#### EXERCISE DIRECTIONS:
For the string "that", find every matching line in the records and copy it.

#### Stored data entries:
···

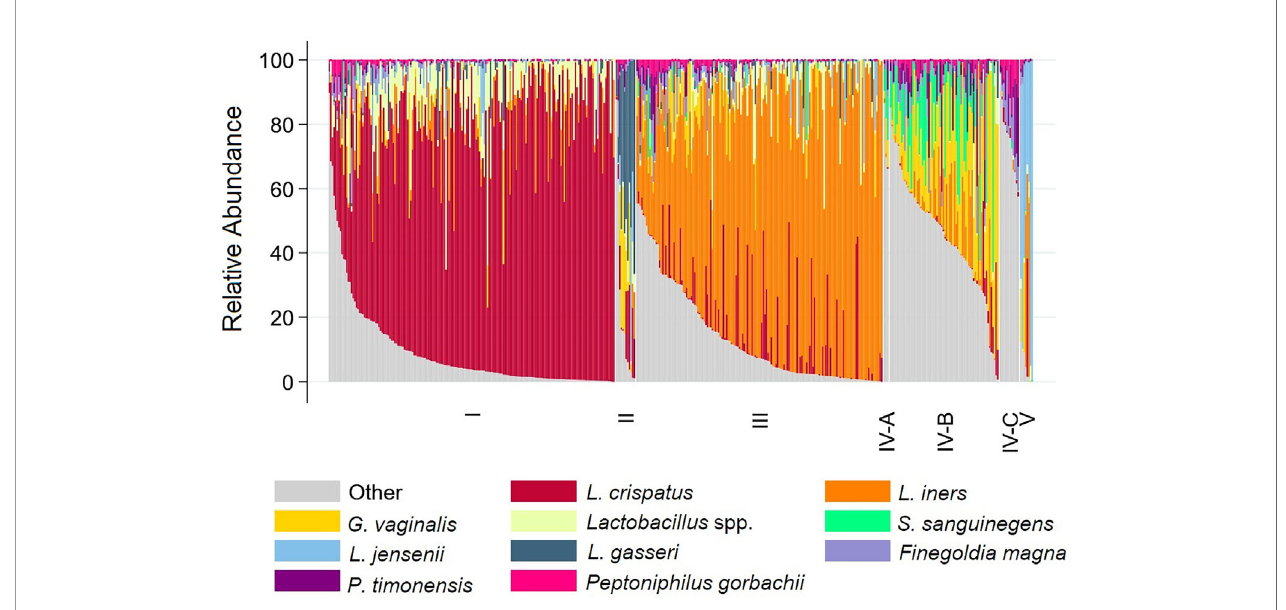
FIGURE 1 | Stacked bar chart showing relative abundance of 10 taxa with highest mean relative abundance by community state type for each participant. Legend: The relative abundance of the 10 taxa with the highest mean relative abundance is shown (y-axis), with individual subjects represented by individual bars (N=431), separated by Community State Type (x-axis).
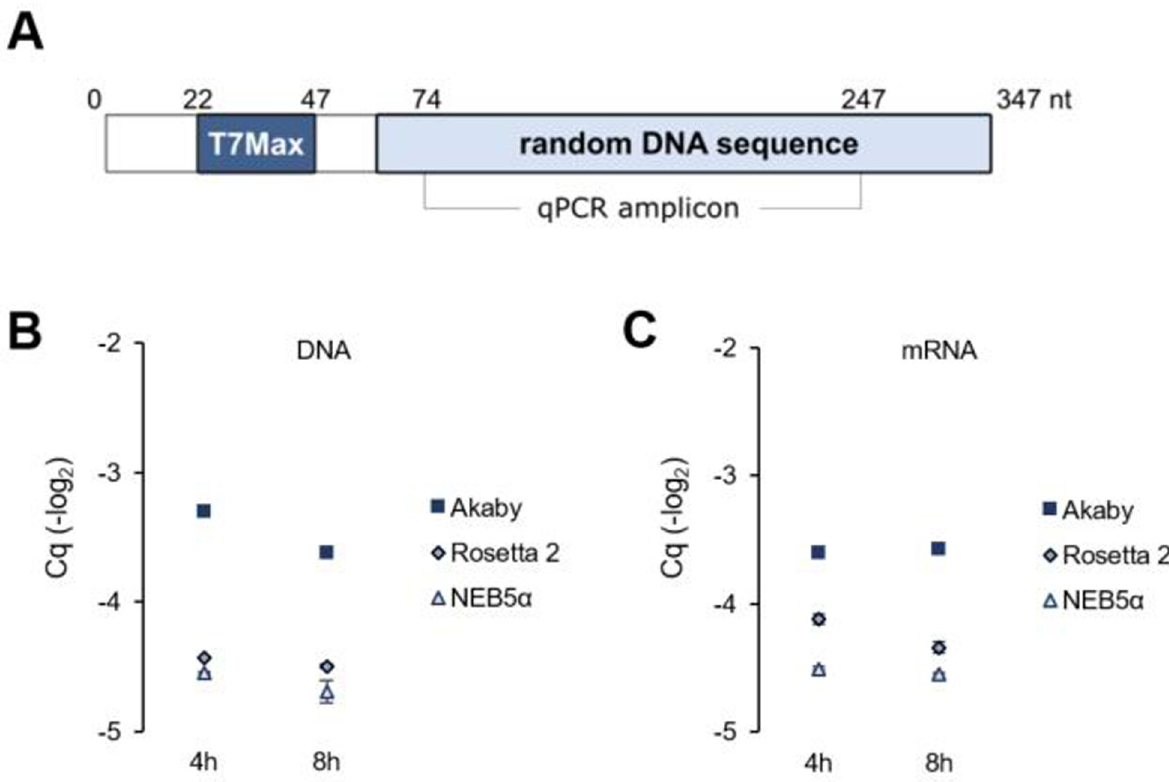
Fig 4. Short DNA stabilities and the abundance of its mRNA in Akaby, Rosetta 2, and NEB5 α TXTL at 4 and 8 hours incubation. (A) The design of a 347 nt length DNA fragment. The fragment consists a T7Max promoter and a random DNA sequence. The amplicon for qPCR is as described. (B) The DNA oligo (5 nM) was incubated in Akaby, Rosetta 2, or NEB5 α TXTL at 30˚C for 8 hours. After the incubation, DNA was purified with a DNA miniprep kit and qPCR experiments were conducted. (C) The abundances of mRNA in TXTL after 4 and 8 hours incubation were measured by RT-qPCR. T7Max, the enhanced T7 RNA polymerase promoter; Cq, quantitation cycle. The graphs show means with error bars that signify SEM (n = 3).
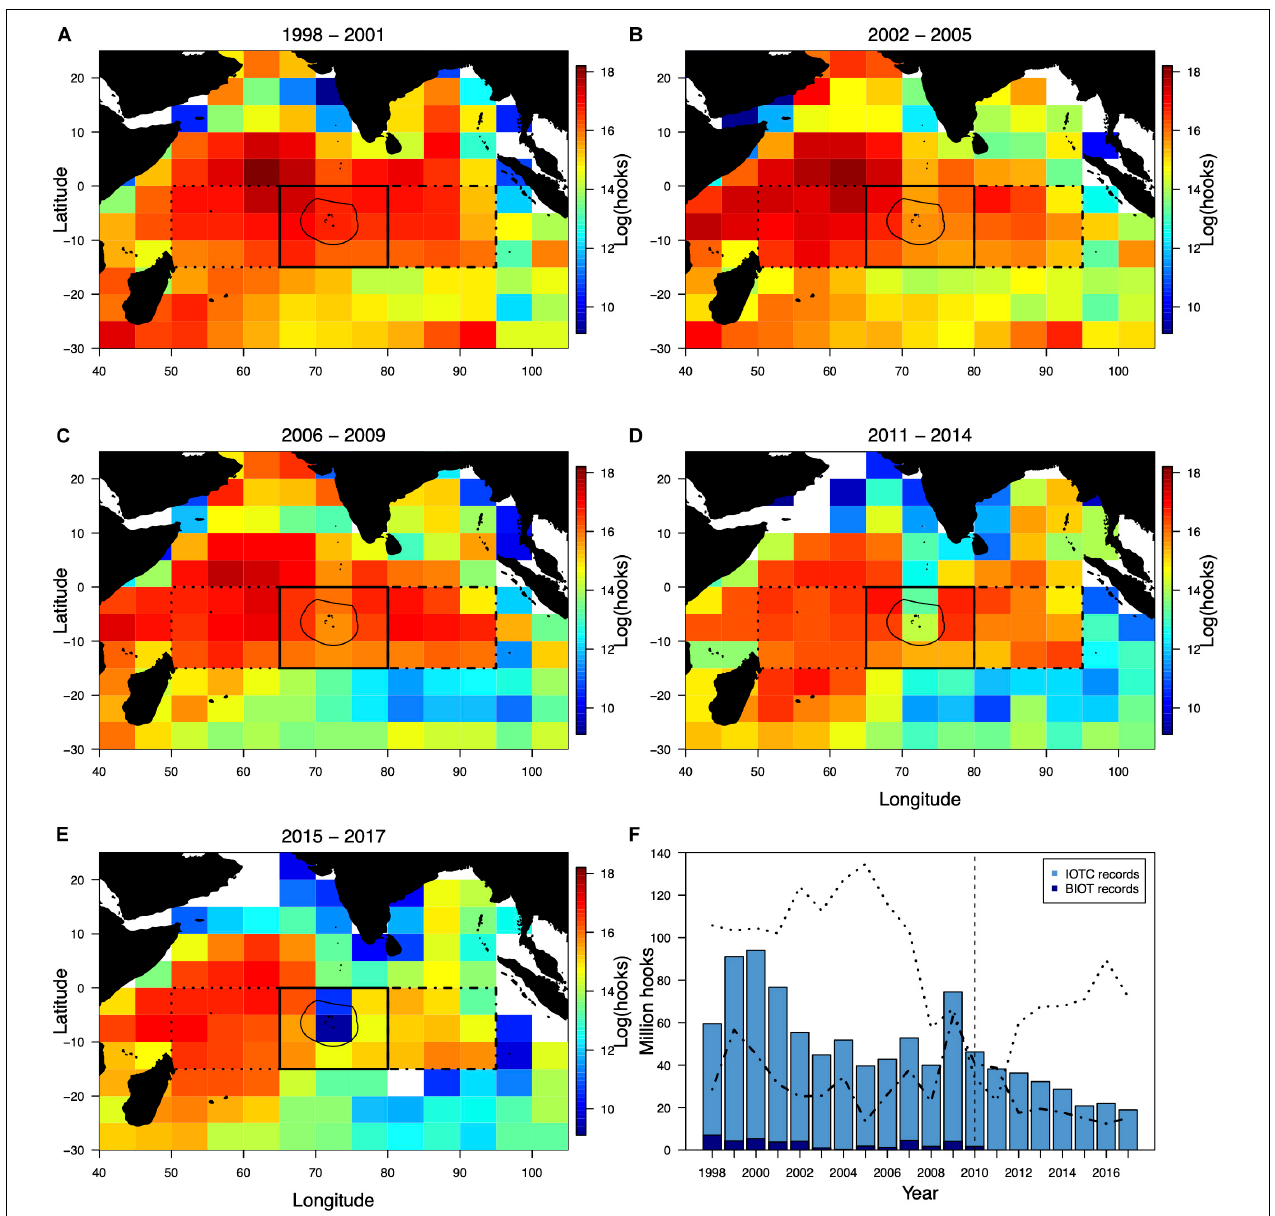
FIGURE 3 | The spatial distribution of mean annual longline hooks set (on a natural logarithm scale) by Indian Ocean Tuna Commission reporting grid cell between (A) 1998–2001, (B) 2002–2005, (C) 2006–2009, (D) 2001–2014, and (E) 2015–2017. Effort data for 2010 were excluded from spatial plots as this was a transition year in the British Indian Ocean Territory (BIOT) with the BIOT marine protected area (MPA) declared in April and the last fisheries license expiring in October. The thin solid line denotes the BIOT MPA boundary with the western (dotted), eastern (dot-dash) and BIOT (thick solid) quadrants delineated (A–E) . Bars represent total numbers of hooks deployed within the BIOT quadrant each year within the IOTC database (F) . The darker blue sub-sections represent the number of hooks that were recorded within the BIOT exclusive economic zone specifically (from the BIOT longline fisheries dataset). Dotted line represents effort in the western quadrant. Dot-dash line represents effort in the eastern quadrant. Vertical dashed line denotes the BIOT MPA’s establishment in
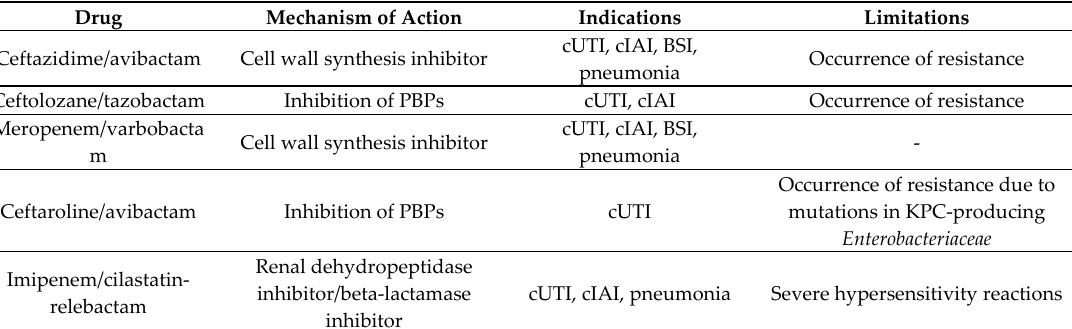
Table 1. Current promising antibiotics in treating carbapenem-resistant Enterobacteriaceae (CRE) infections 1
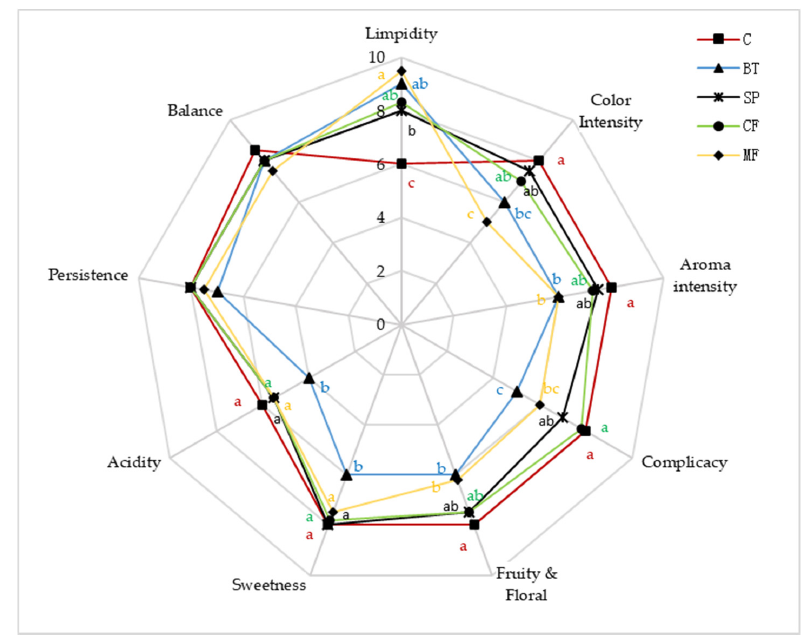
Figure 4. Radar map of sensory analysis. Different letters represent significant differences at a significant level of 0.05.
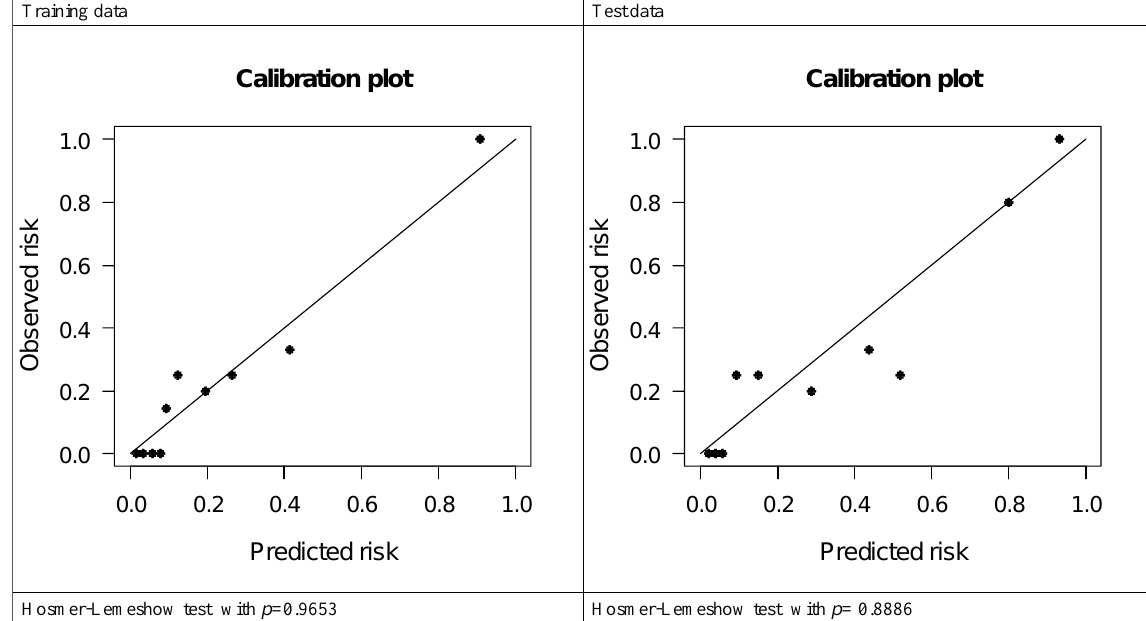
Figure 2. ROC analysis for predicting LECS requirement during endoscopic resection.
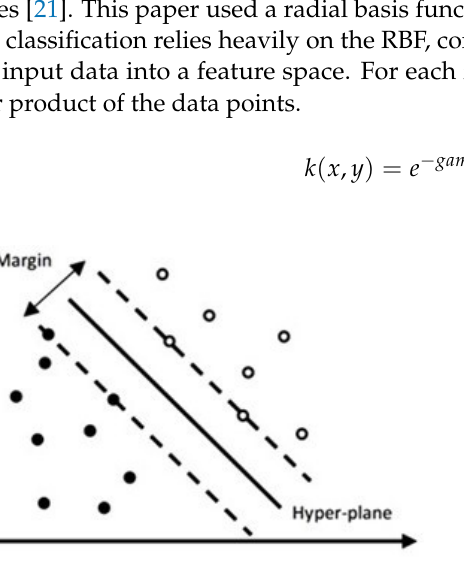
Figure 1. The proposed model’s overall working process.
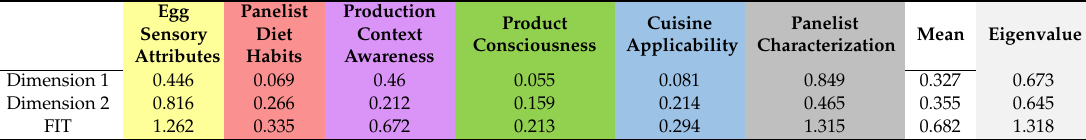
Table 2. Eigenvalues for the two-dimensional solution of nonlinear canonical correlation analysis for Utrerana native hen egg sensory attributes (yellow), panelist diet habits (red), production context awareness (purple), product consciousness (green), cuisine applicability (blue) and panelist characterization (grey) as perceived by cuisine instructed panelists (n =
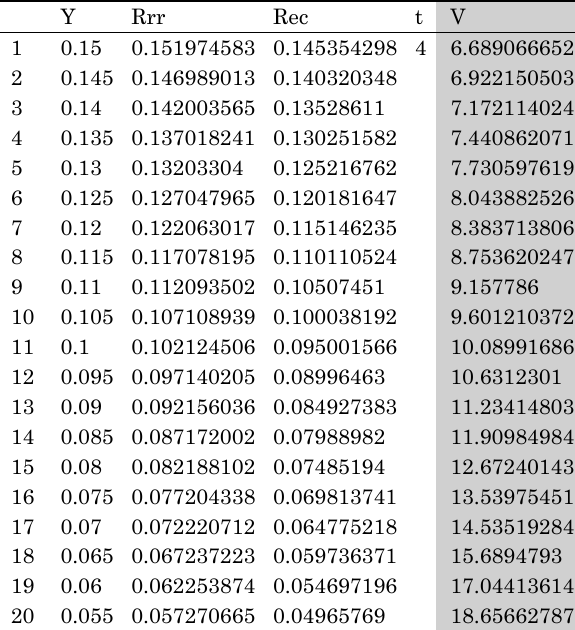
table 6. calculation of opinion of value with cyclical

···

#### TASK RESPONSE:
Fig 4. Short DNA stabilities and the abundance of its mRNA in Akaby, Rosetta 2, and NEB5 α TXTL at 4 and 8 hours incubation. (A) The design of a 347 nt length DNA fragment. The fragment consists a T7Max promoter and a random DNA sequence. The amplicon for qPCR is as described. (B) The DNA oligo (5 nM) was incubated in Akaby, Rosetta 2, or NEB5 α TXTL at 30˚C for 8 hours. After the incubation, DNA was purified with a DNA miniprep kit and qPCR experiments were conducted. (C) The abundances of mRNA in TXTL after 4 and 8 hours incubation were measured by RT-qPCR. T7Max, the enhanced T7 RNA polymerase promoter; Cq, quantitation cycle. The graphs show means with error bars that signify SEM (n = 3).
FIGURE 3 | The spatial distribution of mean annual longline hooks set (on a natural logarithm scale) by Indian Ocean Tuna Commission reporting grid cell between (A) 1998–2001, (B) 2002–2005, (C) 2006–2009, (D) 2001–2014, and (E) 2015–2017. Effort data for 2010 were excluded from spatial plots as this was a transition year in the British Indian Ocean Territory (BIOT) with the BIOT marine protected area (MPA) declared in April and the last fisheries license expiring in October. The thin solid line denotes the BIOT MPA boundary with the western (dotted), eastern (dot-dash) and BIOT (thick solid) quadrants delineated (A–E) . Bars represent total numbers of hooks deployed within the BIOT quadrant each year within the IOTC database (F) . The darker blue sub-sections represent the number of hooks that were recorded within the BIOT exclusive economic zone specifically (from the BIOT longline fisheries dataset). Dotted line represents effort in the western quadrant. Dot-dash line represents effort in the eastern quadrant. Vertical dashed line denotes the BIOT MPA’s establishment in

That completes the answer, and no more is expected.